TEXT SECTION ::
Look up "logic gates." Trust me, it doesn't take hundreds of libraries to deal with algorithms. A calculator adds by using an xor and an and gate. Logic gates can be found in the math.h library.
I posted it the same time you posted yours I was not quoting you. I was quoting google and responding to LB about using several libraries to get the desired algorithms.

Yes I know what a logic gate is we were taught them in circuit analysis at the university here. Though I am not sure what you mean here `Logic gates can be found in the math.h library` anyways you should be using `cmath` for c++.
I'm not trying to discount what LB said; he has a point; whenever you can benefit from using the STL or anything standard provided to you, you should. Especially at the beginner stage this is important to learn. This means understanding the algorithms behind the different data structures offered to you and the time and space complexities / advantages. This is really fundamental, and if nothing else, you should know these things.

But technically every piece of logic that describes a process is an algorithm. Programs are chock full of them. When the choice of algorithm will have a real impact on the performance of your program, if possible, you should always do your research and find the best choice of existing algorithm.

RAW DATA ::
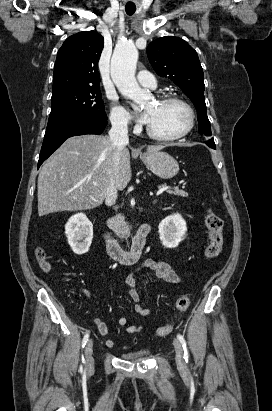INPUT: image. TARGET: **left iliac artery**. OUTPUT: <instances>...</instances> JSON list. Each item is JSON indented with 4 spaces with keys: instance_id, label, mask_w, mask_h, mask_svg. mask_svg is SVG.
I'll list each match as a JSON object with an SVG mask.
<instances>
[{
    "instance_id": "obj_1",
    "label": "left iliac artery",
    "mask_w": 272,
    "mask_h": 411,
    "mask_svg": "<svg viewBox=\"0 0 272 411\" xmlns=\"http://www.w3.org/2000/svg\"><path fill=\"white\" fill-rule=\"evenodd\" d=\"M177 338L180 341V343L182 344V347H183V350H184V359H185L186 362H188L189 353H188V350H187L186 341H185L184 337L181 334H178Z\"/></svg>"
}]
</instances>
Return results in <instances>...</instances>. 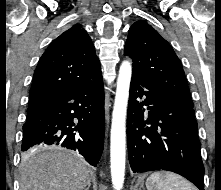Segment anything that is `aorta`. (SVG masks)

GOAL :: Transcribe the algorithms discussion from "I posted it" to "the desired algorithms." word for word.

RESULT OF THIS TASK ::
I posted it the same time you posted yours I was not quoting you. I was quoting google and responding to LB about using several libraries to get the desired algorithms.